The Holland School Board approved a corrective action plan for a highly critical state audit by the state comptroller, but some board members felt the action didn't go far enough.
Superintendent Dennis Johnson said the district's response, required by the state comptroller, had been reviewed by the finance committee and addressed all the auditor's concerns, which included overestimating expenses and underestimating revenues, retaining an excessive fund balance and missing state aid opportunities.
But board member Stephen Welk said the corrective action plan should have included language to address capital project funding. He referred to a previous board decision in which it approved a transfer of $2 million in fund balance to a capital project fund after voters rejected the referendum to establish a $2.5 million capital reserve -- a move cited by the auditors for its lack of transparency.
However, board member Michael Liddle was satisfied with the corrective plan.

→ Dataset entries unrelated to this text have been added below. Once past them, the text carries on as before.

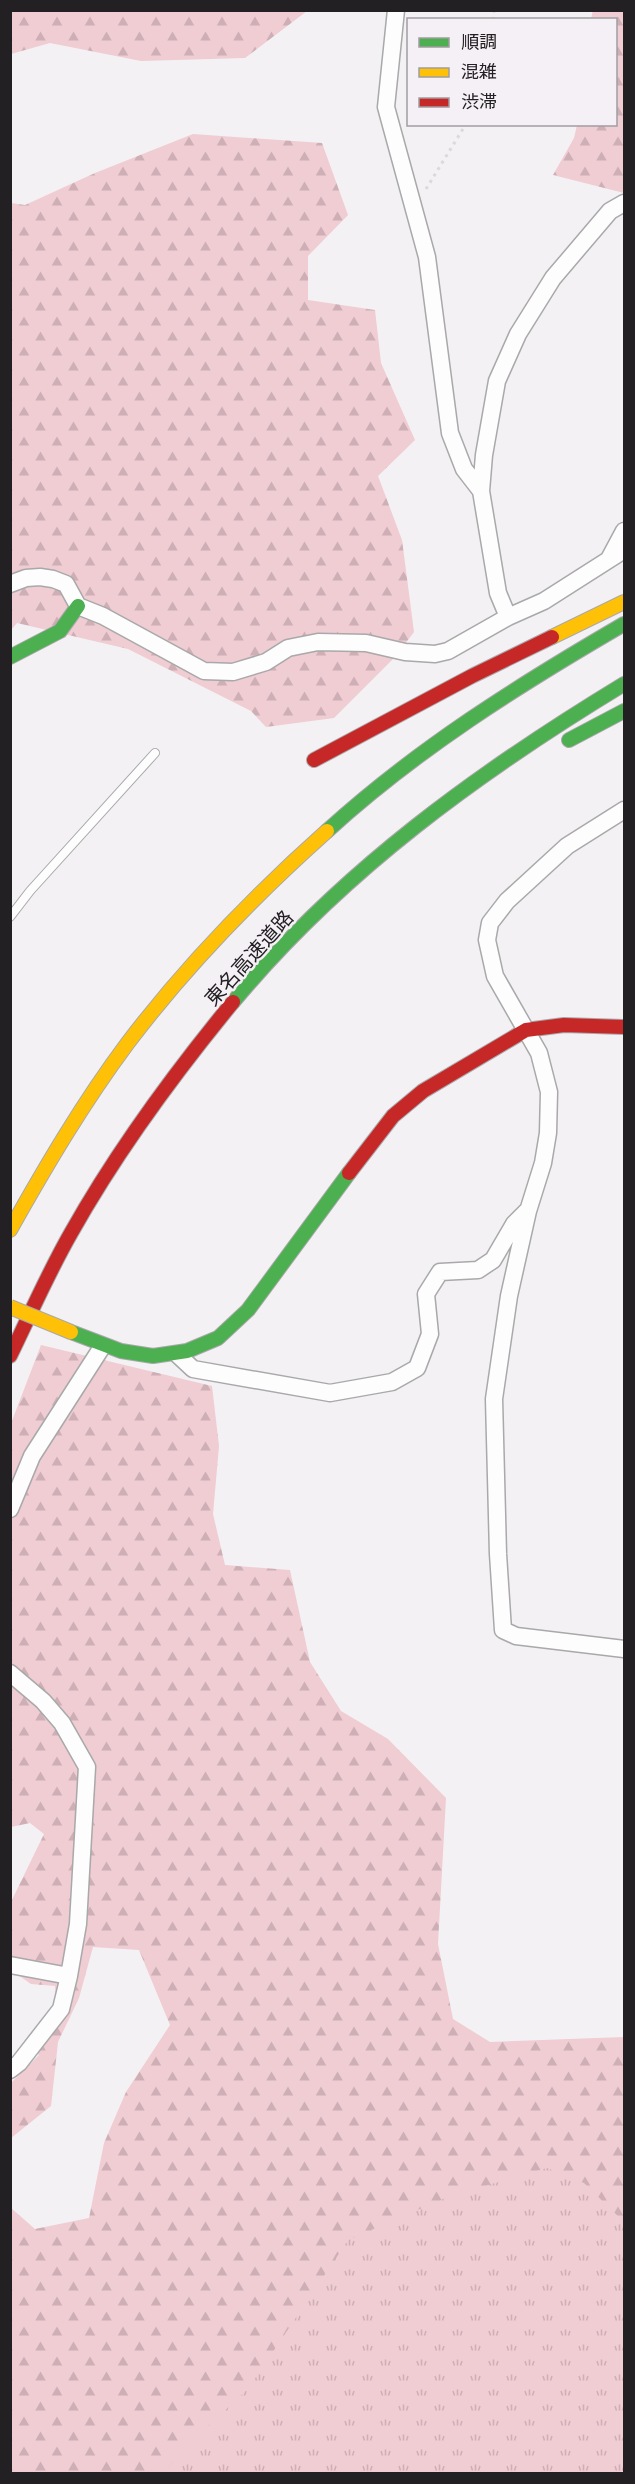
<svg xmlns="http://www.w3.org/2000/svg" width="635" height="2484" viewBox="0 0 635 2484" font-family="'Roboto Condensed','Noto Sans JP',sans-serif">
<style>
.grass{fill:url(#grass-tufts)}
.forest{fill:url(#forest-firs)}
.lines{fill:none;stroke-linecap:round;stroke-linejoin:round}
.lane-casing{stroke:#a9a8aa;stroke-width:10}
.street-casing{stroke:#a9a8aa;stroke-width:19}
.fast-casing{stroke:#a9a8aa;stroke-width:16}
.slow-casing{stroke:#a9a8aa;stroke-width:16}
.jam-casing{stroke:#a9a8aa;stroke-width:16}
.path{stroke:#dadada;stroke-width:3;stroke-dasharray:3 4.5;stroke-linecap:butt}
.lane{stroke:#fdfdfd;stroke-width:8}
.street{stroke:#fdfdfd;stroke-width:16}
.fast{stroke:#4caf50;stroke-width:14}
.slow{stroke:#ffc107;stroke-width:14}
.jam{stroke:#c62828;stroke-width:14}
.slow-bridge-casing{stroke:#a9a8aa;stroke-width:16;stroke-linecap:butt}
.slow-bridge{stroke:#ffc107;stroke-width:14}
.labels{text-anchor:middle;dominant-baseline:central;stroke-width:5;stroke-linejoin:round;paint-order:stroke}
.street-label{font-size:20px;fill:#222022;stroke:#f4f0f5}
</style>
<defs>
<pattern id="grass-tufts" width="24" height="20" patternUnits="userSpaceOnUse" patternTransform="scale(1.5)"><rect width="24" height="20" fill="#f0ccd3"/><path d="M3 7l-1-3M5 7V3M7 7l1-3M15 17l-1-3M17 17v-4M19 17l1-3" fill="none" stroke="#ceafb5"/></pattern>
<pattern id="forest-firs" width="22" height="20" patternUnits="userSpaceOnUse" patternTransform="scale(1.5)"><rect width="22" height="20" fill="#f0ccd3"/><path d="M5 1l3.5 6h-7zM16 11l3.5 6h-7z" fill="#ceafb5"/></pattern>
</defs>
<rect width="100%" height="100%" fill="#f3f1f4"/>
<path class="grass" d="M442,2156L624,2170V2473L130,2474L234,2317Z"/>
<path class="forest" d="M11,10H307V11L245,58L141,61L50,43L11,54Z
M593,10L624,11V193L553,175L574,138L577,125L616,124V20L591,19Z
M193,134L322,143L348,215L308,256V300L375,310L381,363L415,440L378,476L402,540L414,632L396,656L334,718L266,727L251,711L128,649L17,623L11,630V203L25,205L95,173Z
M41,1345L212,1386L219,1446L213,1514L225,1565L290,1570L310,1662L341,1711L388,1739L446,1798L438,1944L453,2019L490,2042L624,2037V2222L584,2183L547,2168L450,2196L348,2240L248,2389L176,2456L165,2473H11V2208L35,2229L89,2218L104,2143L126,2092L170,2025L139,1950L93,1947L79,1998L58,2042L51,2106L11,2138V2083L39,2055L30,2046L56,2003L55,1986L31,1984L11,1970V1902L44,1834L30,1823L11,1827L10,1426Z"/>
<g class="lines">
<g class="lane-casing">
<path id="lane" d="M10,917L30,891L155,753"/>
</g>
<g class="street-casing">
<path id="street" d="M396,10L386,107L427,257L450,433L464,469L481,491
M609,559L624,531
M10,584L26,578L40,577L53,579L66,584L78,606L103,616L204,671L233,672L266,662L288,648L318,642L366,643L405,652L435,654L448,651L508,617L544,601L624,550
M508,617L498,593L481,491L484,455L497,381L518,334L553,278L610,211L624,203
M624,810L567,846L507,901L490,923L487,940L495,976L539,1053L549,1092L548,1133L543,1163L528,1211L509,1296L494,1399L498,1554L503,1630L516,1636L624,1649
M178,1355L193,1369L330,1393L392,1382L417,1368L430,1334L426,1294L440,1272L478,1270L493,1260L514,1224L527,1211
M10,1509L32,1456L102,1347
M10,1673L43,1701L62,1723L87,1767L78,1924L69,1976L61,2009L19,2063L10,2070
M10,1965L69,1976"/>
</g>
<g class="fast-casing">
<path id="fast" d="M10,657L60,631L78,606
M569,740L624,711
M327,831C417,749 519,685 624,624
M233,1002C342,871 479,772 624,684
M71,1332L121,1351L153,1356L187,1351L218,1338L248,1310L349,1173"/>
</g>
<g class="slow-casing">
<path id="slow" d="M552,637L624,602
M10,1230C46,1166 83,1103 127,1044C186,966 254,896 327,831"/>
</g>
<g class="jam-casing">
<path id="jam" d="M314,760L472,676L552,637
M349,1173L393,1116L423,1091L526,1030L564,1025L624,1027
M10,1356C30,1315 48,1273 71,1233C117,1151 173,1075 233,1002"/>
</g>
<path class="path" d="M493,20L494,10
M426,189L466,124"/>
<use href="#lane" class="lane"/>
<use href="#street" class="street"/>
<use href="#fast" class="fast"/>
<use href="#slow" class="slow"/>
<use href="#jam" class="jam"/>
<g class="slow-bridge-casing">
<path id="slow-bridge" d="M10,1307L71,1332"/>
</g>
<use href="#slow-bridge" class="slow-bridge"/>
</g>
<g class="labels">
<g class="street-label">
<text transform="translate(249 958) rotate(-48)">東名高速道路</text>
</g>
</g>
<rect width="635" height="2484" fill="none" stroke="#222022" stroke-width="24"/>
<rect x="407" y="18" width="210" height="108" fill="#f4f0f5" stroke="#a09da1" stroke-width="1.5"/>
<rect x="419" y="38" width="30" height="9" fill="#4caf50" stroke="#a09da1" stroke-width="1.5"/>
<text x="461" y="48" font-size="18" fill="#222022">順調</text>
<rect x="419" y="68" width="30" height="9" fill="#ffc107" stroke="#a09da1" stroke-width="1.5"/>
<text x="461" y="78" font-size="18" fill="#222022">混雑</text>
<rect x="419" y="98" width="30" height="9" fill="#c62828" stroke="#a09da1" stroke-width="1.5"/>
<text x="461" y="108" font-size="18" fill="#222022">渋滞</text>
</svg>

"That is very subjective on the auditor's part. It's his opinion," Liddle said.
Fred Thurnherr countered, "It's not opinion when you're talking about transferring $2 million to a capital project."

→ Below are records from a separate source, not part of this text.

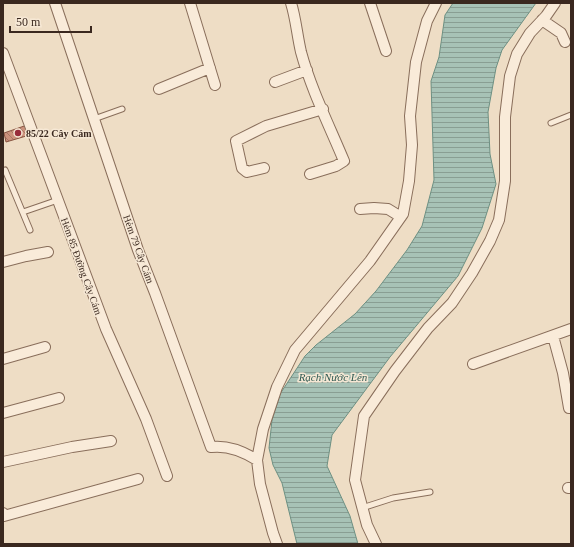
<svg xmlns="http://www.w3.org/2000/svg" width="574" height="547" font-family="'Times New Roman',serif">
  <style>
    .water { fill: url(#water-rules); stroke: #6d9083 }
    .building { fill: url(#building-back-hatch); stroke: #885441 }
    .lines { fill: none; stroke-linecap: round; stroke-linejoin: round }
    .service-casing { stroke: #896e5b; stroke-width: 7 }
    .minor-casing { stroke: #896e5b; stroke-width: 12 }
    .service { stroke: #f9ebd9; stroke-width: 5 }
    .minor { stroke: #f9ebd9; stroke-width: 10 }
    .poi-dot { fill: #982b3a; stroke: #f6e8d5; stroke-width: 1.5 }
    .labels { text-anchor: middle; stroke-width: 3; stroke-linejoin: round; paint-order: stroke }
    .poi-label { font-size: 10px; font-weight: bold; fill: #3a281f; stroke: #f6e8d5; text-anchor: start }
    .street-label { font-size: 10px; fill: #3a281f; stroke: #f6e8d5 }
    .water-label { font-size: 11px; font-style: italic; fill: #2e5951; stroke: #f6e8d5 }
  </style>
  <defs>
    <pattern id="water-rules" width="6" height="5" patternUnits="userSpaceOnUse"><rect width="6" height="5" fill="#a7c2b6"/><path d="M0 2.5h6" fill="none" stroke="#899e93"/></pattern>
    <pattern id="building-back-hatch" width="6" height="6" patternUnits="userSpaceOnUse"><rect width="6" height="6" fill="#cc927c"/><path d="M-1 5l2 2M0 0l6 6M5-1l2 2" fill="none" stroke="#a77765"/></pattern>
  </defs>
  <rect width="100%" height="100%" fill="#eeddc5"/>
  <path class="water" d="M 453,3 L 536,3 L 502,50 L 496,68 L 488,112 L 490,154 L 496,184 L 482,228 L 458,276 L 390,357 L 332,435 L 327,466 L 350,516 L 358,544 L 297,544 L 282,483 L 273,465 L 269,448 L 272,420 L 280,394 L 305,356 L 316,345 L 355,314 L 376,291 L 407,250 L 422,226 L 434,180 L 431,81 L 439,57 L 445,15 Z"/>
  <path class="building" d="M 30,124 L 33,134 L 6,142 L 4,133 Z"/>
  <g class="lines">
    <g class="service-casing">
      <path id="service" d="M 94,119 L 122,109
        M 551,123 L 571,115
        M 5,170 L 30,230
        M 23,212 L 58,200
        M 362,508 L 393,498 L 430,492"/>
    </g>
    <g class="minor-casing">
      <path id="minor" d="M 55,3 L 138,250 L 155,293 L 211,447 C 228,445 243,451 257,460
        M 190,3 L 215,85
        M 291,3 C 296,19 297,35 301,52 C 311,89 329,125 344,161 L 336,166 L 310,174
        M 370,3 L 386,51
        M 542,20 L 561,33 L 565,42
        M 3,53 L 106,329 L 146,419 L 167,476
        M 275,82 L 307,70
        M 159,89 L 210,68
        M 264,168 L 247,172 L 242,168 L 236,141 L 266,126 L 323,109
        M 360,209 L 374,208 L 388,209 L 401,217
        M 3,262 L 26,256 L 48,252
        M 553,336 L 563,373 L 569,408 L 571,408
        M 3,359 L 45,347
        M 473,364 L 571,329
        M 3,413 L 59,398
        M 3,462 L 72,447 L 111,441
        M 568,488 L 571,488
        M 3,513 L 4,516 L 138,479
        M 277,544 L 273,533 L 260,484 L 257,460 L 263,429 L 277,387 L 295,350 L 370,261 L 403,214 L 409,181 L 412,145 L 410,116 L 416,62 L 427,21 L 436,3
        M 376,544 L 367,525 L 355,480 L 364,416 L 395,371 L 428,328 L 452,303 L 472,273 L 490,241 L 499,220 L 505,181 L 505,117 L 510,76 L 517,54 L 530,33 L 546,16 L 555,3"/>
    </g>
    <use href="#service" class="service"/>
    <use href="#minor" class="minor"/>
  </g>
  <circle class="poi-dot" cx="18" cy="133" r="4"/>
  <g class="labels">
    <g class="poi-label">
      <text x="26" y="137">85/22 Cây Cám</text>
    </g>
    <g class="street-label">
      <text transform="translate(139 249) rotate(70)" y="4">Hẻm 79 Cây Cám</text>
      <text transform="translate(82 266) rotate(70)" y="4">Hẻm 85 Đường Cây Cám</text>
    </g>
    <g class="water-label">
      <text x="333" y="381">Rạch Nước Lên</text>
    </g>
  </g>
  <rect width="574" height="547" fill="none" stroke="#3a281f" stroke-width="8"/>
  <path d="M10 26v6h81v-6" fill="none" stroke="#3a281f" stroke-width="2"/>
  <text x="16" y="26" font-size="12" fill="#3a281f" stroke="#f6e8d5" stroke-width="3" paint-order="stroke">50 m</text>
</svg>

The board approved the corrective action, 4-2, with Welk abstaining.
However, trustees pressed Johnson about quickly enacting one of the plan's key points: an operational checklist to track financial deadlines.
Among the auditor's criticisms was the loss of $400,000 in aid because the district missed a filing deadline.
Johnson said he would compile and provide a checklist for the board prior to the June meeting and would then report to it on that checklist quarterly. That timetable was rejected by the board, which asked for a monthly update instead.
In other matters, the superintendent informed the board that $185,000 will be coming back to the district in a partial restoration of state aid.
However, since the spending plan for 2011-12 has already been approved by the board, Johnson said, the decision about how to use the money will not take place until August, when the tax levy is set.
At that time, the board can decide to use the funds to lower the tax levy, restore programs, or do a combination of both, he said.